▶ **About this task**
Filter the entries, keeping every line with the string "down".

▶ **Data section**
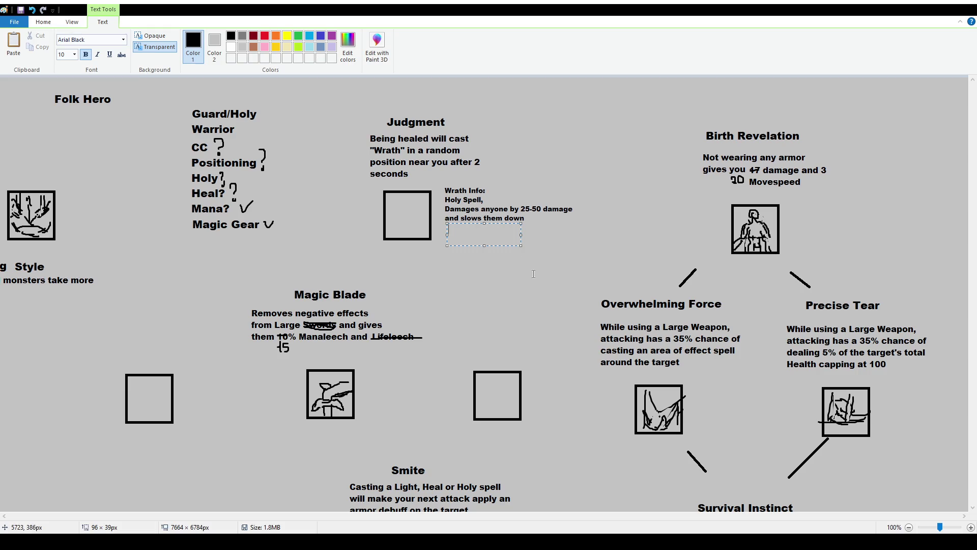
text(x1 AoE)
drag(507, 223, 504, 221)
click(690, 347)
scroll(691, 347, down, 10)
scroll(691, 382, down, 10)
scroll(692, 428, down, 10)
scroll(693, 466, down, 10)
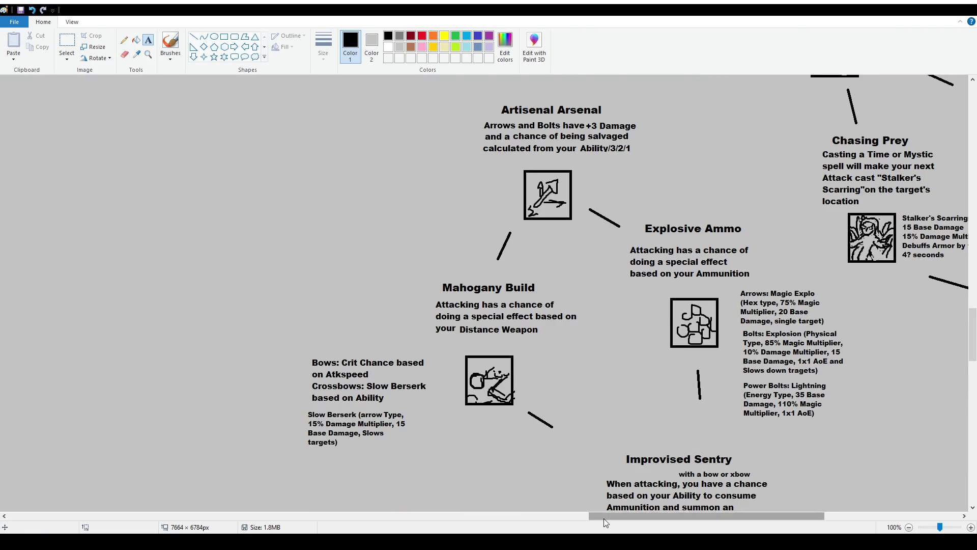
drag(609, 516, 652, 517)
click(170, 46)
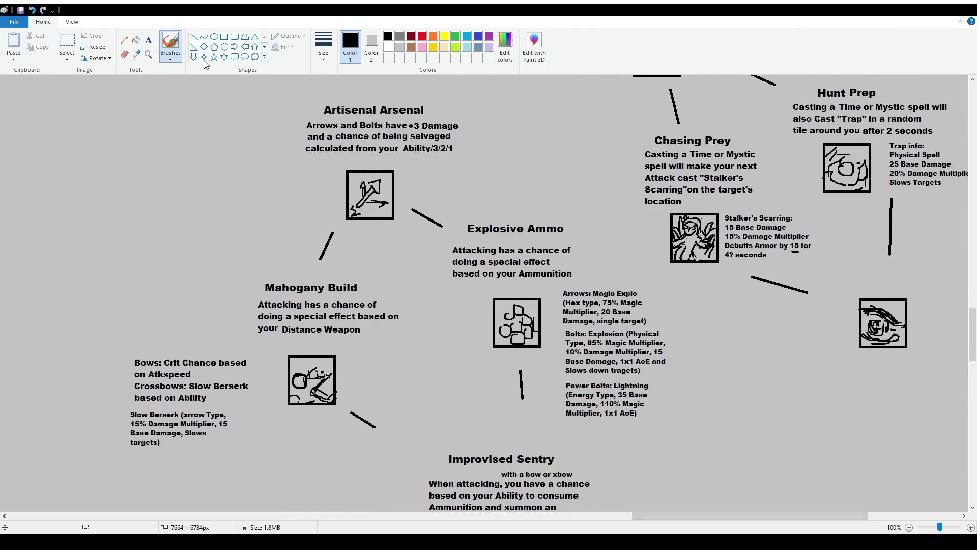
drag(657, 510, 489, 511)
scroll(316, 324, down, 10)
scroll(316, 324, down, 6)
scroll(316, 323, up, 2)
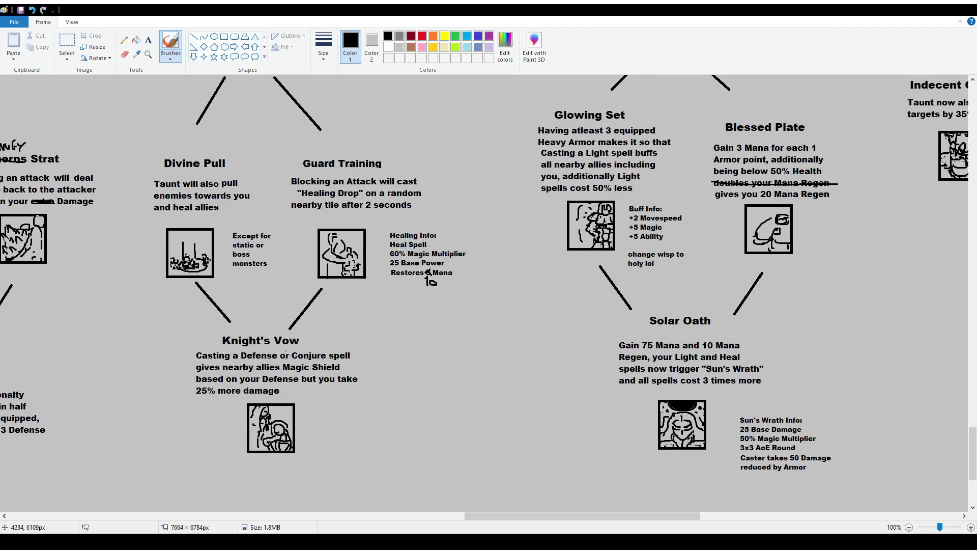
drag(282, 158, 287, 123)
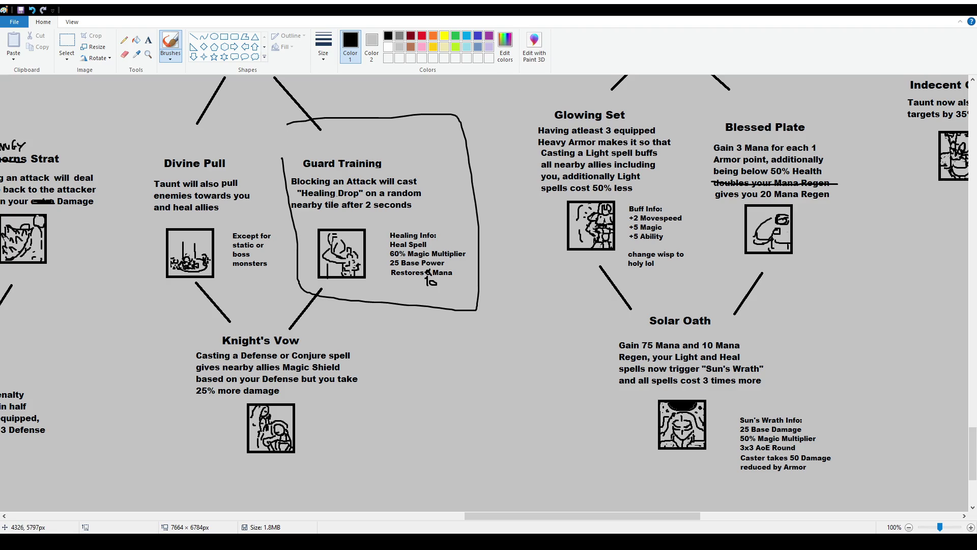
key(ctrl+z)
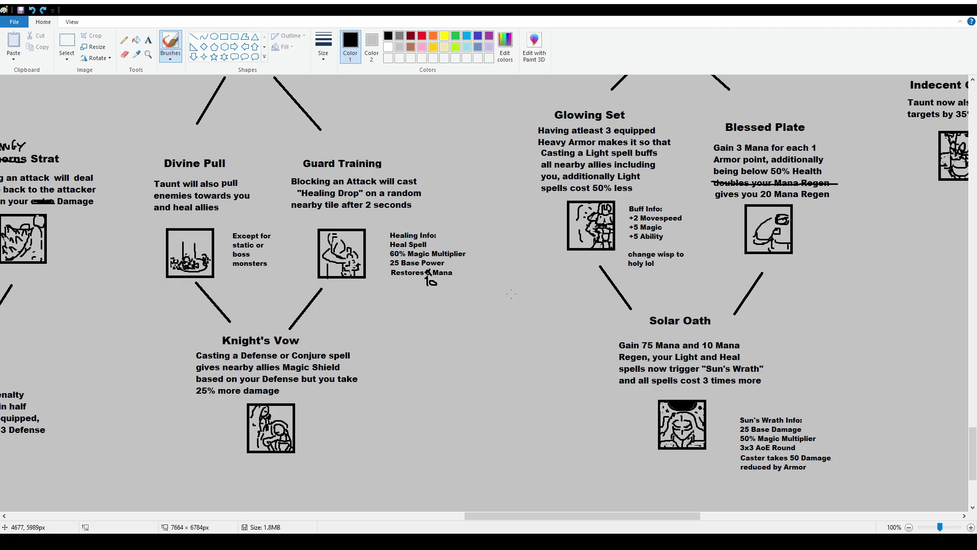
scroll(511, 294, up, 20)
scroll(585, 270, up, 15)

▶ **Exercise solution**
scroll(691, 347, down, 10)
scroll(691, 382, down, 10)
scroll(692, 428, down, 10)
scroll(693, 466, down, 10)
scroll(316, 324, down, 10)
scroll(316, 324, down, 6)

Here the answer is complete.